(Assignment A):
Give as a JSON list of strings the lines of the records, one string per line, starting at the line that contains "Flexible Interior Organization System" and ending at the last line of the records, both included. Leave out blank lines and the pictures.

(Excerpted passage):
= = = =

MAX78002EVKIT

Overview

The MAX78002 evaluation kit (EV kit) provides a platform and tools for leveraging device capabilities to build new generations of artificial intelligence (AI) products.

The kit provides optimal versatility with a modular peripheral architecture, allowing a variety of input and output devices to be remotely located. DVP and CSI cameras, I2S audio peripherals, digital microphones, and analog sensors are supported, while a pair of industry-standard QWIIC connectors supports a large and growing array of aftermarket development boards. An onboard stereo audio codec offers line-level audio input and output, and tactile input is provided by a touch-enabled 2.4in TFT display. The MAX78002 energy consumption is tracked by a power accumulator, with four channels of formatted results presented on a secondary TFT display. All device GPIOs are accessible on 0.1in pin headers. A standard coaxial power jack serves as power input, using the included 5V, 3A wall-mount adapter. Two USB connectors provide serial access to the MAX78002, one directly and the other through a USB to UART bridge. A third USB connector allows access to the MAX78002 energy consumption data. Rounding out the features, a microSD connector provides the capability for inexpensive highdensity portable data storage.

The Zephyr port is running on the MAX78002 MCU.

MAX78002 EVKIT Front MAX78002 EVKIT Back

Hardware

  • MAX78002 MCU:

    • Dual-Core, Low-Power Microcontroller

      • Arm Cortex-M4 Processor with FPU up to 120MHz

      • 2.5MB Flash, 64KB ROM, and 384KB SRAM

      • Optimized Performance with 16KB Instruction Cache

      • Optional Error Correction Code (ECC SEC-DED) for SRAM

      • 32-Bit RISC-V Coprocessor up to 60MHz

      • Up to 60 General-Purpose I/O Pins

      • MIPI Camera Serial Interface 2 (MIPI CSI-2) Controller V2.1

      • Support for Two Data Lanes

      • 12-Bit Parallel Camera Interface

      • I2S Controller/Target for Digital Audio Interface

      • Secure Digital Interface Supports SD 3.0/SDIO 3.0/eMMC 4.51

    • Convolutional Neural Network (CNN) Accelerator

      • Highly Optimized for Deep CNNs

      • 2 Million 8-Bit Weight Capacity with 1-, 2-, 4-, and 8-bit Weights

      • 1.3MB CNN Data Memory

      • Programmable Input Image Size up to 2048 x 2048 Pixels

      • Programmable Network Depth up to 128 Layers

      • Programmable per Layer Network Channel Widths up to 1024 Channels

      • 1- and 2-Dimensional Convolution Processing

      • Capable of Processing VGA Images at 30fps

    • Power Management for Extending Battery Life

      • Integrated Single-Inductor Multiple-Output (SIMO) Switch-Mode Power Supply (SMPS)

= = = =

[Dataset entries]
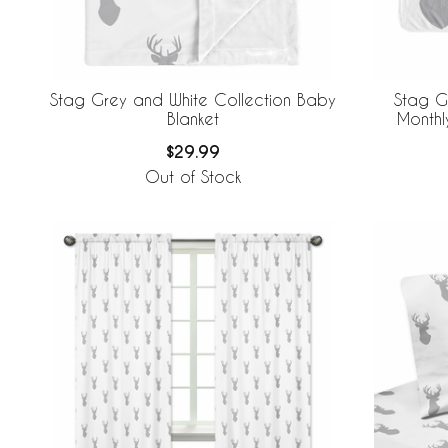
Stag Grey and White Collection Baby
Stag G
Blanket
Monthl
$29.99
Out of Stock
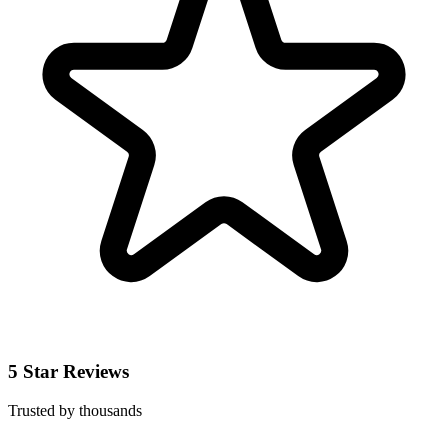
5 Star Reviews
Trusted by thousands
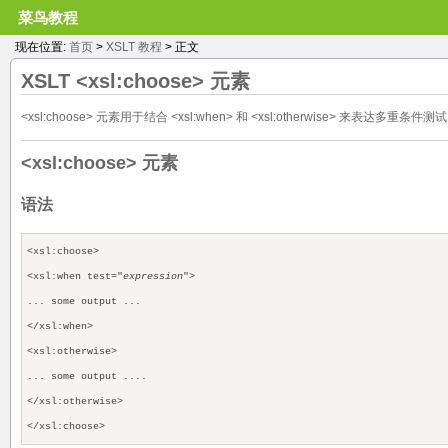
菜鸟教程
现在位置:
首页
>
XSLT 教程
> 正文
XSLT
<xsl:choose>
元素
<xsl:choose> 元素用于结合 <xsl:when> 和 <xsl:otherwise> 来表达多重条件测
<xsl:choose> 元素
语法
<xsl:choose>
<xsl:when test="
expression
">
... some output ...
</xsl:when>
<xsl:otherwise>
... some output ....
</xsl:otherwise>
</xsl:choose>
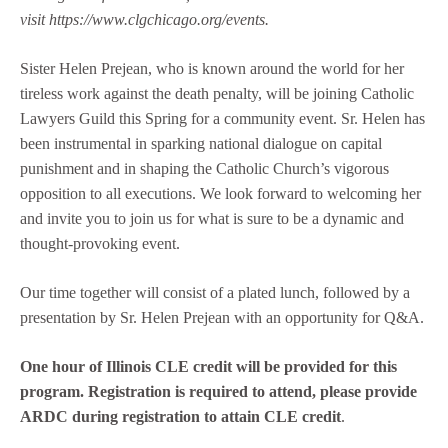
visit
https://www.clgchicago.org/events.
Sister Helen Prejean, who is known around the world for her
tireless work against the death penalty, will be joining Catholic
Lawyers Guild this Spring for a community event. Sr. Helen has
been instrumental in sparking national dialogue on capital
punishment and in shaping the Catholic Church’s vigorous
opposition to all executions. We look forward to welcoming her
and invite you to join us for what is sure to be a dynamic and
thought-provoking event.
Our time together will consist of a plated lunch, followed by a
presentation by Sr. Helen Prejean with an opportunity for Q&A.
One hour of Illinois CLE credit will be provided for this
program.
Registration is required to attend, please provide
ARDC during registration to attain CLE credit
.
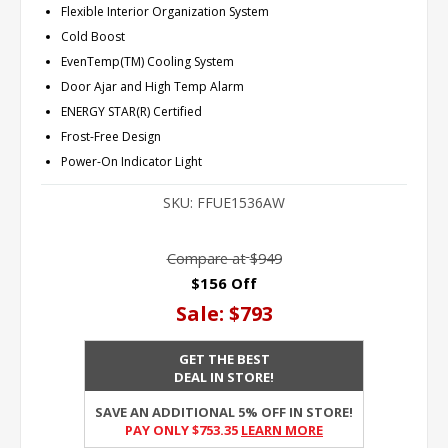
Flexible Interior Organization System
Cold Boost
EvenTemp(TM) Cooling System
Door Ajar and High Temp Alarm
ENERGY STAR(R) Certified
Frost-Free Design
Power-On Indicator Light
SKU:
FFUE1536AW
Compare at
$949
$156 Off
Sale:
$793
GET THE BEST
DEAL IN STORE!
SAVE AN ADDITIONAL 5% OFF IN STORE!
PAY ONLY $753.35
Learn More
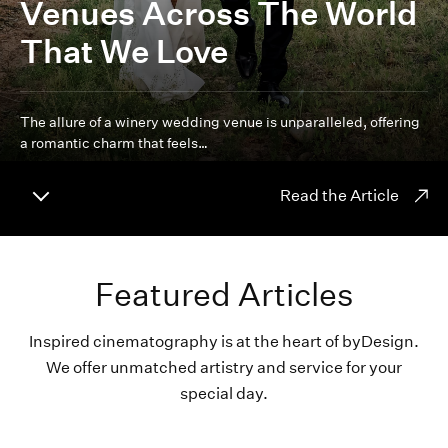
Venues Across The World
That We Love
The allure of a winery wedding venue is unparalleled, offering
a romantic charm that feels…
Read the Article
Featured Articles
Inspired cinematography is at the heart of byDesign.
We offer unmatched artistry and service for your
special day.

= = = =

(Assignment B):
Answer these questions from the MAX78002 EV kit page:
(i) What voltage and current is the included wall-mount adapter rated for?
(ii) Up to what clock speed does the RISC-V coprocessor run?
(iii) How many layers deep can the programmable network be?

(Expected output A):
[
  "Flexible Interior Organization System",
  "Cold Boost",
  "EvenTemp(TM) Cooling System",
  "Door Ajar and High Temp Alarm",
  "ENERGY STAR(R) Certified",
  "Frost-Free Design",
  "Power-On Indicator Light",
  "SKU:",
  "FFUE1536AW",
  "Compare at",
  "$949",
  "$156 Off",
  "Sale:",
  "$793",
  "GET THE BEST",
  "DEAL IN STORE!",
  "SAVE AN ADDITIONAL 5% OFF IN STORE!",
  "PAY ONLY $753.35",
  "Learn More",
  "Venues Across The World",
  "That We Love",
  "The allure of a winery wedding venue is unparalleled, offering",
  "a romantic charm that feels…",
  "Read the Article",
  "Featured Articles",
  "Inspired cinematography is at the heart of byDesign.",
  "We offer unmatched artistry and service for your",
  "special day."
]

(Expected output B):
(i) 5V, 3A
(ii) 60MHz
(iii) Up to 128 layers